The U.S. Food and Drug Administration has approved an Expanded Access Program for OCU400, a novel modifier gene therapy candidate for the treatment of adults with retinitis pigmentosa.

The Expanded Access Program (EAP) “allows patients who have unmet medical needs with serious or life-threatening conditions to access treatments outside of a clinical trial that are not yet approved by the FDA,” according to press release information. 

OCU400 treatment is based on the nuclear hormone receptor gene NR2E3, which regulates crucial physiological functions within the retina, such as photoreceptor development, metabolism, phototransduction, inflammation, and cell survival. The therapy aims to reset the dysfunctional gene network in retinal cells of retinitis pigmentosa (RP) patients to restore healthy cellular homeostasis and potentially improve vision.

Patients aged 18 and older with early, intermediate, or advanced RP who have at least minimal retinal preservation now have access to OCU400 through the EAP. The program also includes patients who participated in the OCU400 Phase 1/2 study and qualify for dosing in the contralateral eye, as well as those who did not meet inclusion criteria for the Phase 1/2 and ongoing Phase 3 liMeliGhT trials but could benefit.
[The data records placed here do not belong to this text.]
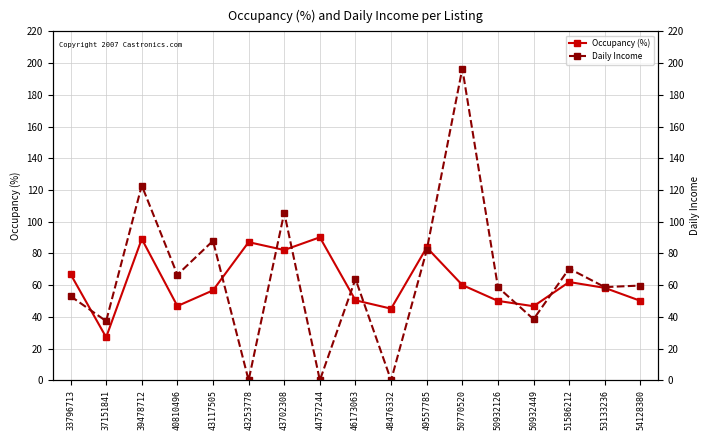

How many lines are shown in the chart?

2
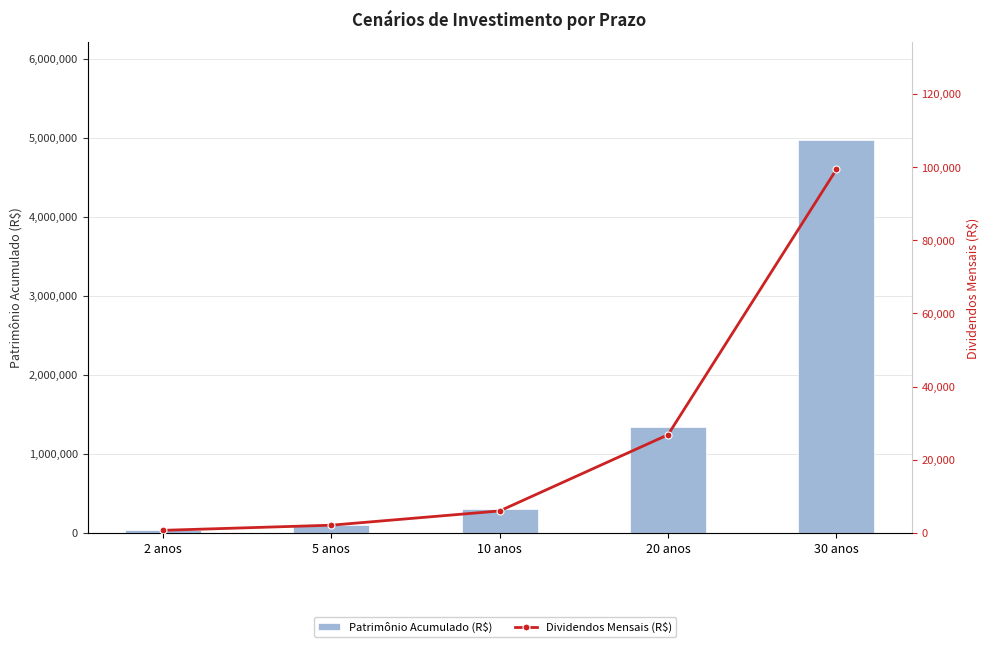

List the labels in order of Dividendos Mensais (R$) value, smallest first.

2 anos, 5 anos, 10 anos, 20 anos, 30 anos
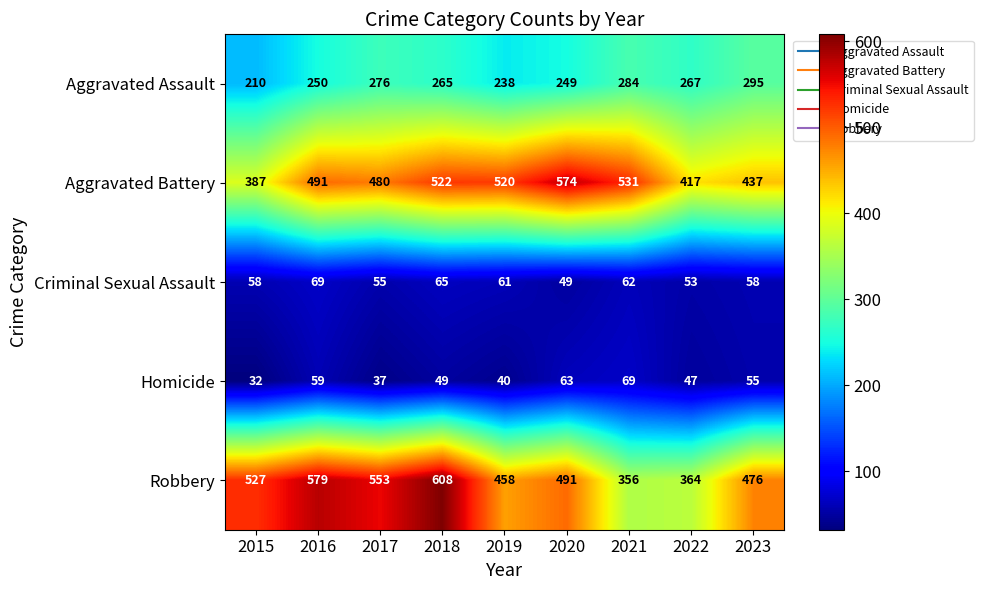

How many data points does each series have?

9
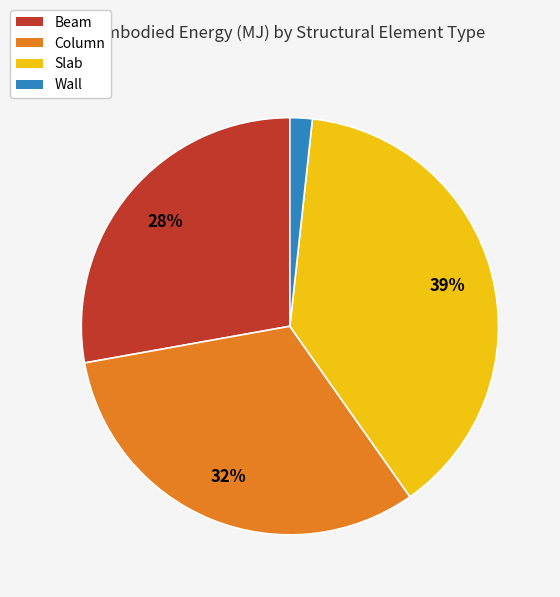

True or false: Slab accounts for 26% of the total.

False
“Each clinical milestone achieved by OCU400 brings us closer to providing a potential one-time treatment for life to patients living with RP,” said Dr. Shankar Musunuri in the press release.

 “RP patients with mutations in multiple genes currently have no therapeutic options. As a retinal surgeon, I am encouraged by the therapeutic potential of OCU400 to provide long-term benefit,” Lejla Vajzovic, MD, FASRS, added.